_READING PASSAGE_:
◆ ◆ ◆ ◆ ◆ ◆ ◆

Q&A with Eric Boonstra, vice president and general manager of data centres, Iron Mountain
Capaicty speak to Eric Boonstra, vice president and general manager of data centres at Iron Mountain - ahead of this year's Capacity Europe in London.
How would you describe the state of the European data centre market?
In two words: still growing. In an article I wrote for DataCenterFrontier.com, I cited two separate CAGR’s from CBRE – 8% CAGR for the FLAP (Frankfurt, London, Amsterdam, and Paris) markets and 12% CAGR for the Nordic markets. In terms of global colocation revenue, 451 Research data ranks EMEA third to the US and APAC with a 19% share. However, according to CBRE, the first half of 2018 has been a record-breaking stretch in terms of both new supply and market demand for Western Europe. The real estate firm cites 95 MW of capacity delivered in 2018 with another 82 MW potentially to be added before the year is finished.
What are the biggest trends/factors affecting the European data centre market?
While it’s not new, cloud affects the data center market more than anything else. First and foremost, cloud has led to more IT outsourcing and less in-house decisions. Multi-cloud / hybrid IT plays well for the colocation value proposition as we put the customer closer to the clouds and carriers they need to access all under one roof. Hyperscale demand is affecting the global data center market and Europe is no different. We are seeing US-based hyperscalers and now APAC cloud/hyperscalers with huge requirements as they extend their offering across the globe. GDPR has put restrictions on where an organisation can store/process their data as well as policies for crossing borders. This is causing more development needs in individuals countries for businesses who operate in multiple EU markets.
Is network’s role becoming more or less important as the data centre industry evolves?
More important. Critical to the data centre industry. As stated earlier, we live in a multi-cloud world with more data than ever before being transferred from one place to another. The more data and the more repositories for that data, the bigger the pipes needed to ensure proper IT systems performance and end user satisfaction. Today, we are conditioned to expect zero performance degradation regardless of size and complexity. Also, with cyber security as a constant focus, multiple network services providers is mandatory for continuity of operations. Network will be even more crucial with continued market consolidation and global colocation proliferation.
How will mergers and acquisitions affect the European data centre market in 2019 and beyond?

◆ ◆ ◆ ◆ ◆ ◆ ◆

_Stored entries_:
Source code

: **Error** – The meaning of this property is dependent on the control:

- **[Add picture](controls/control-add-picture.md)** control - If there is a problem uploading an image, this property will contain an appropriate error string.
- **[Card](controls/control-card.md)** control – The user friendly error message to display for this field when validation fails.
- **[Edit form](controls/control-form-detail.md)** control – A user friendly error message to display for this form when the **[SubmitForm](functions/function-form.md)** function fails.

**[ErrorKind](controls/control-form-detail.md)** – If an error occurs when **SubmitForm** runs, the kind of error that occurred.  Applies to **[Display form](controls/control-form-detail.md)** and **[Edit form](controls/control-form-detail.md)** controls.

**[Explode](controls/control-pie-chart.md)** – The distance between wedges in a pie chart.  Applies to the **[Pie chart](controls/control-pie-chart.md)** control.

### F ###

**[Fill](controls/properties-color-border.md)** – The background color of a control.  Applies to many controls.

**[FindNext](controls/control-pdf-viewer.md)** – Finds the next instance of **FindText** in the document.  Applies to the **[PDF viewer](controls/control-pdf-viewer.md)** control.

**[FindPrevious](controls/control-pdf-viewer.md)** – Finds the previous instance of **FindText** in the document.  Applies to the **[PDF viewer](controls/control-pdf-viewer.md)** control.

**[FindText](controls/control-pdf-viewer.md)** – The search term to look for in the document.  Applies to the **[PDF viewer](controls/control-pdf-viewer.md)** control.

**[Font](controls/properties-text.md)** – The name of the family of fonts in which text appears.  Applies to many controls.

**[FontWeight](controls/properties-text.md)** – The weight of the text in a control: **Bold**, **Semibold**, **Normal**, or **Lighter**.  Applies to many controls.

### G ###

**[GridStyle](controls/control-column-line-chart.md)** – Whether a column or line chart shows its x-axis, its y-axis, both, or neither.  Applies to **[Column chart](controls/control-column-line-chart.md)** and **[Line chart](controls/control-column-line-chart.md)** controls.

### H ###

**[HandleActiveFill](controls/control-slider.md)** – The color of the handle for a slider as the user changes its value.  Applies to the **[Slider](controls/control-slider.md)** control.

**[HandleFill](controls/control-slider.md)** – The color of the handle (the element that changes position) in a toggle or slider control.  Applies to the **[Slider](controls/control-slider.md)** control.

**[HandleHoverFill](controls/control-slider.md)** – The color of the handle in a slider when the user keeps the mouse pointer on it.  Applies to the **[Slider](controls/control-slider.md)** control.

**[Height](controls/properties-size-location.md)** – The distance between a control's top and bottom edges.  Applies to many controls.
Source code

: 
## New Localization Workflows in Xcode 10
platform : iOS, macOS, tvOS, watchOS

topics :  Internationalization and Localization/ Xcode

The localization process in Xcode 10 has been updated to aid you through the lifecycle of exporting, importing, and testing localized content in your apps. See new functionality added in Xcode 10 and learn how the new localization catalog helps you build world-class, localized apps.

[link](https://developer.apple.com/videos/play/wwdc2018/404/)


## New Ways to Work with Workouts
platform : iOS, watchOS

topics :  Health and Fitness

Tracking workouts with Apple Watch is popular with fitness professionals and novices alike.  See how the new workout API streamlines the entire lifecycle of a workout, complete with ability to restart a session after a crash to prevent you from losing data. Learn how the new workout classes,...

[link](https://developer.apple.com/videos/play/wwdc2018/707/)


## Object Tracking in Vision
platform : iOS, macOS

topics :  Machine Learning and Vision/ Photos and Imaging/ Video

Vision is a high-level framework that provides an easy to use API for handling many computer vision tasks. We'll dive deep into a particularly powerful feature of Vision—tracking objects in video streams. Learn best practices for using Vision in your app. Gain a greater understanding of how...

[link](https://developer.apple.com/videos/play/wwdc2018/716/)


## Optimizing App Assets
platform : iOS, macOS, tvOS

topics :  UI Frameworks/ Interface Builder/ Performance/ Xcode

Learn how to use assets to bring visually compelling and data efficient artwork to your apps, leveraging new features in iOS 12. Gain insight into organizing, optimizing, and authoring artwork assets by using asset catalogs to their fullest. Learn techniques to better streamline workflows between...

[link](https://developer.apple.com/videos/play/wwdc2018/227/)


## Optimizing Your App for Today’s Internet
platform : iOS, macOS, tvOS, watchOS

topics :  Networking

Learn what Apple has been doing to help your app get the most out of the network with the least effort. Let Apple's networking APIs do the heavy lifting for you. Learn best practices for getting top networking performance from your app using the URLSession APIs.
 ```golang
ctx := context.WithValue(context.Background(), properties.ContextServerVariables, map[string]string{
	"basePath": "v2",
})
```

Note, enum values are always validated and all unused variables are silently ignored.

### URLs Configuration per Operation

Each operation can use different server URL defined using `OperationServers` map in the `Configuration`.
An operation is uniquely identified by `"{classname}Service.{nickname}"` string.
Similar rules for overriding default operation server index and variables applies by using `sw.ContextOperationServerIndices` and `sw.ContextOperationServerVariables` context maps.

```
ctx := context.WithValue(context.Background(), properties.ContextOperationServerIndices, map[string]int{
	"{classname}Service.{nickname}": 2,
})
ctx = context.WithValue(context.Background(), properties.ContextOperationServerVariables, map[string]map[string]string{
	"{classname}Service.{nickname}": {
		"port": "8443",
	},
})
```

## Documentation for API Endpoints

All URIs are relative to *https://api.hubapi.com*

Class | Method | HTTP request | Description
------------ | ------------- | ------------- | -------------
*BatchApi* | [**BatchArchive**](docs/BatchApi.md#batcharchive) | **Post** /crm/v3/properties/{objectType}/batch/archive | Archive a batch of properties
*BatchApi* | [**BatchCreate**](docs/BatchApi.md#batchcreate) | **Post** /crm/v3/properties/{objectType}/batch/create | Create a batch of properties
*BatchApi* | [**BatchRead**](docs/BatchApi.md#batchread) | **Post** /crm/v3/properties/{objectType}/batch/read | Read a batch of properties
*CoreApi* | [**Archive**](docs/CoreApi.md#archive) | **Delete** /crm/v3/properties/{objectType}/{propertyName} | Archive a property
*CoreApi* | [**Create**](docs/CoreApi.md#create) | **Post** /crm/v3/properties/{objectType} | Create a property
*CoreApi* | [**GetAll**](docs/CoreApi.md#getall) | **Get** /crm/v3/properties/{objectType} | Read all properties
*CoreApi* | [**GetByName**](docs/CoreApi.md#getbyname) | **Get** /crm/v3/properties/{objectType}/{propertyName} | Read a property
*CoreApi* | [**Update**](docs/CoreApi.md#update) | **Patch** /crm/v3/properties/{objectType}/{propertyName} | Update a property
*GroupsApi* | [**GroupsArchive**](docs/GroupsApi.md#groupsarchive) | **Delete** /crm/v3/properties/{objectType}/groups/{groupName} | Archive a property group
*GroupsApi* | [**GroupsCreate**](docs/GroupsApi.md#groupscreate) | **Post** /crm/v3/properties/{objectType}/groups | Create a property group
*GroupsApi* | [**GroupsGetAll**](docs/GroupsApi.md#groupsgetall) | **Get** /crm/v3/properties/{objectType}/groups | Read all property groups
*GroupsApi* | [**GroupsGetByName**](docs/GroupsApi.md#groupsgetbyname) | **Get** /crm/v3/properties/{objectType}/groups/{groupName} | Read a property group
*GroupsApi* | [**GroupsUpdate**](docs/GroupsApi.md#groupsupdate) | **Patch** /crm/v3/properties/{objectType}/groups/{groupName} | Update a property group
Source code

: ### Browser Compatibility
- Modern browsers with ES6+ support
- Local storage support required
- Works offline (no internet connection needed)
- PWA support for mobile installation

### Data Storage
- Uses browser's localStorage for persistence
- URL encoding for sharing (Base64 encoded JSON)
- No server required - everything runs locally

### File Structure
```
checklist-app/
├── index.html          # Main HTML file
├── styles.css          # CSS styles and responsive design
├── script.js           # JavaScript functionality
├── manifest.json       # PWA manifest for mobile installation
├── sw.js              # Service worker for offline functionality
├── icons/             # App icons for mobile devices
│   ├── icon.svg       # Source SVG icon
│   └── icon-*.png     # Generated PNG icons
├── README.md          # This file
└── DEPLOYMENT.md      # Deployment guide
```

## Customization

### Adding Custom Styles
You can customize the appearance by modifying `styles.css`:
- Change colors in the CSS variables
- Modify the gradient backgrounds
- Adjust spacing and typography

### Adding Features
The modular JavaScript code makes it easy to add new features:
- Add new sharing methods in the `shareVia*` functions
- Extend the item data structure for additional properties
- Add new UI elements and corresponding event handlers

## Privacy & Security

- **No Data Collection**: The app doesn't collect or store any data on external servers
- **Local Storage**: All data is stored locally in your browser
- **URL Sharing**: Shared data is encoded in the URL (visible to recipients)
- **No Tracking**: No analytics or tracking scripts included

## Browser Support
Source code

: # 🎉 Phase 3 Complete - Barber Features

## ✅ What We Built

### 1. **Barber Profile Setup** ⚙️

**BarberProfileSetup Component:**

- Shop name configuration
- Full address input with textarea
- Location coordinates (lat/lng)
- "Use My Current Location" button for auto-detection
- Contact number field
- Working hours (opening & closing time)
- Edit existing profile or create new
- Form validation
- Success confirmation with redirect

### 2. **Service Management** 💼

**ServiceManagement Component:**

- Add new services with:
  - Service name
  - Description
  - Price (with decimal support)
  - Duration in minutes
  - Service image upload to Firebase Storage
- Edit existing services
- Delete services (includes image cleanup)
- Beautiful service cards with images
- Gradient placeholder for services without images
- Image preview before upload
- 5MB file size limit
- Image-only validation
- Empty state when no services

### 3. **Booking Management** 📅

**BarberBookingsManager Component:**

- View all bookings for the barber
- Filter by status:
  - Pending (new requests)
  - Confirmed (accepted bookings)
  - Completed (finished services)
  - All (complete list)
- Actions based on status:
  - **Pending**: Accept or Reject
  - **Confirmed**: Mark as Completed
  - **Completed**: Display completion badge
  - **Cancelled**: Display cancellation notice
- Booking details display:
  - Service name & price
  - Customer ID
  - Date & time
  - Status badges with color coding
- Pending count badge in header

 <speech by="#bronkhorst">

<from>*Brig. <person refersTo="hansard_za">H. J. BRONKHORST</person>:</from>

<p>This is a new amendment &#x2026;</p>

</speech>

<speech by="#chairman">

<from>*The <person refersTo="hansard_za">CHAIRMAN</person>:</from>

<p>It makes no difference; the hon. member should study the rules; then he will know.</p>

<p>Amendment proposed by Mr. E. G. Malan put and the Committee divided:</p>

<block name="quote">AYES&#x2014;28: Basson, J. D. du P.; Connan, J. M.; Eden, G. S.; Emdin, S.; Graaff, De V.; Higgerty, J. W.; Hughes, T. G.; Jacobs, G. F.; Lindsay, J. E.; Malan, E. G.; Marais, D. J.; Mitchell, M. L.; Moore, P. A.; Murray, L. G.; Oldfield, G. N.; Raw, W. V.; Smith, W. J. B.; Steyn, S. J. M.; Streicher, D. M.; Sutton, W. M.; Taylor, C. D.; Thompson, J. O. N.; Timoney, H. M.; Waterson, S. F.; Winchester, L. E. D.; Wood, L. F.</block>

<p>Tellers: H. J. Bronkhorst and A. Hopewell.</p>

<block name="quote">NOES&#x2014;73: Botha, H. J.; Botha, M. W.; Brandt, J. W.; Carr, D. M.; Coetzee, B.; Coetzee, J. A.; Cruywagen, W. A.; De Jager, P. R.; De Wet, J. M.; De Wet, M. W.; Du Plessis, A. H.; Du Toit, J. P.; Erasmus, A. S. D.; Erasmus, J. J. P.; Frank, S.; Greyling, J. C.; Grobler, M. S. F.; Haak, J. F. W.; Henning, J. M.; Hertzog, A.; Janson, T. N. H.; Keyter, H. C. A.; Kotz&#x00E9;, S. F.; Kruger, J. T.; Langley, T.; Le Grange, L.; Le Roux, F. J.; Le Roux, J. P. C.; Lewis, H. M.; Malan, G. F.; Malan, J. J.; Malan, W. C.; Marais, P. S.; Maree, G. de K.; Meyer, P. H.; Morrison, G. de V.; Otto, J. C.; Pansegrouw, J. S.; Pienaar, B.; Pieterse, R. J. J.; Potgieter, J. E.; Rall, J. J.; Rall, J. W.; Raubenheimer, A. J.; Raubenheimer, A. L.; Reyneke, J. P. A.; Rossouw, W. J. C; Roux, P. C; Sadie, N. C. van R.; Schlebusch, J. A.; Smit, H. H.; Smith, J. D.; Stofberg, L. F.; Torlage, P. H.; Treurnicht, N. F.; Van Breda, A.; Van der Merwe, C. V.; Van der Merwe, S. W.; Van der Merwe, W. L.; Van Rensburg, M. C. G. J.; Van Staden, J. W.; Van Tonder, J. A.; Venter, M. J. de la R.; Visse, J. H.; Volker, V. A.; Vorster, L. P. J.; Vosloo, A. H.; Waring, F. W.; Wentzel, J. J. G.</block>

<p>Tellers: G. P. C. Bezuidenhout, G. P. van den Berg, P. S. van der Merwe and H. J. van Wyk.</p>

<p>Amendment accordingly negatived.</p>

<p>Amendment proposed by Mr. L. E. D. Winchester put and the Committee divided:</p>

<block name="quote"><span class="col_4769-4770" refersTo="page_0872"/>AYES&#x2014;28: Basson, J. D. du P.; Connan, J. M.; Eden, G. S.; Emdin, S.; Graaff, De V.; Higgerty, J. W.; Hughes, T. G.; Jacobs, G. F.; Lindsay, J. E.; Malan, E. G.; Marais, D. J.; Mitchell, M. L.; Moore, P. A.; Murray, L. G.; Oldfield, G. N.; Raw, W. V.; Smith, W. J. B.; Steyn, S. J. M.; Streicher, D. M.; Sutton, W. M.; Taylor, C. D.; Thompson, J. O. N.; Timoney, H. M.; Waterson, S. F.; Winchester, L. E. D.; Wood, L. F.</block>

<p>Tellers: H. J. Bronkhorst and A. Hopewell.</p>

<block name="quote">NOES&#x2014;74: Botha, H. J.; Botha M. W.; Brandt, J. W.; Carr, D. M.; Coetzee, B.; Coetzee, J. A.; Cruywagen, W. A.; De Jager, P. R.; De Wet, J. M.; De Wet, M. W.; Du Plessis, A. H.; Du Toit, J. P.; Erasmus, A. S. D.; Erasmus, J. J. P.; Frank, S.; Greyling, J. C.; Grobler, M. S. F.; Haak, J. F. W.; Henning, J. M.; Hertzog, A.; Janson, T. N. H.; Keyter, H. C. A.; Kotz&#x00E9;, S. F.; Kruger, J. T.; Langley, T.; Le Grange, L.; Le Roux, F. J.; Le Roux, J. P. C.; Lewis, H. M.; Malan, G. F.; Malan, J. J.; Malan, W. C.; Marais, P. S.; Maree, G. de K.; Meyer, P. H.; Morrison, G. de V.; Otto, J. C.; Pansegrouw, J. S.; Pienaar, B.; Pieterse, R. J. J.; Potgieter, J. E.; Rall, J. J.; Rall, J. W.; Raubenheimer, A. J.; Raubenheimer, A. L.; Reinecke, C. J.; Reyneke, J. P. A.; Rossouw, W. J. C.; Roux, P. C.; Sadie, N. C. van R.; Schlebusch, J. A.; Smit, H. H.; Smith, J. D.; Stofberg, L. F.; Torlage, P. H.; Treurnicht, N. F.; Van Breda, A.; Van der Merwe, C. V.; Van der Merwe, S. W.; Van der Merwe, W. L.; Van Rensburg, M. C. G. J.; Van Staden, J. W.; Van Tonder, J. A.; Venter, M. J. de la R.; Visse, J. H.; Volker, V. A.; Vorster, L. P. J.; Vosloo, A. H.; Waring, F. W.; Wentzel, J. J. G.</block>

◆ ◆ ◆ ◆ ◆ ◆ ◆

_PROBLEMS TO WORK ON_:
a - In the interview with Iron Mountain's Eric Boonstra, what CAGR does CBRE give for the Nordic markets?
b - Carry on the interview with Eric Boonstra about the European data center market from the point where it stops.
The material has no part in this work.

_EXPECTED RESULTS_:
a - A 12% CAGR.

b -
This is one that hits close to home as we just sold EvoSwitch NL to Iron Mountain Data Centers for $235 million and it made us instantly a part of a global colocation offering with 1,100+ customers in four countries and the ability to map our global vision with a well-funded S&P 500 company who is in it for the long haul. Mergers and acquisition (M&A) activity in Europe continues to be strong as large colocation providers look to expand domestic offerings to major global markets in a race to interconnect the globe. Iron Mountain’s acquisition of EvoSwitch NL was not the only deal that made international news. Other significant transactions included the $442M Zenium/CyrusOne transaction, AXA IM/DATA4, and GTT’s acquisition of Interoute for $2.3 billion. Iron Mountain also acquired a Credit Suisse data center in London Slough to bolster its growing EMEA presence as well as in Singapore. Investment is being focused in the FLAP markets, Dublin, Madrid, and Nordic countries. In my opinion, we will continue to see EU market consolidation as the large US and Chinese colocation providers continue to connect their global network road map as well as race to critical mass necessary to be amongst the serious players left standing when it is all said and done. It will affect the market by adding integration capabilities as a core differentiator for companies really going global. Bringing two organisations together – especially in a new country with new languages, cultures, and currencies – is not an easy thing to do.
It looks like green data centers is gaining global momentum again. Are you seeing the same thing? Will it influence the global colocation industry?
I agree. Now that we are part of the Iron Mountain Data Center family, I have been more focused on the North American market than ever before. You are seeing organisations like Iron Mountain, Equinix, Digital Realty Trust investing real money to bring renewable energy to the grid and finding ways to make it good for the customer and the business as well as for the environment. These three organisations are top 10 EPA tech and telecom partners as it pertains to sustainability. They sit alongside the largest IT organisations in the world, which demonstrates the level of commitment. In Europe, thanks to strong legislation mandating green data centres, we have been a leader in sustainability, so it is good to see North America joining the team as we solve one of the top challenges of our industry – large consumption of dirty power. I believe we will see more from a green power product development perspective over the next two years than we have seen to date in the colocation industry.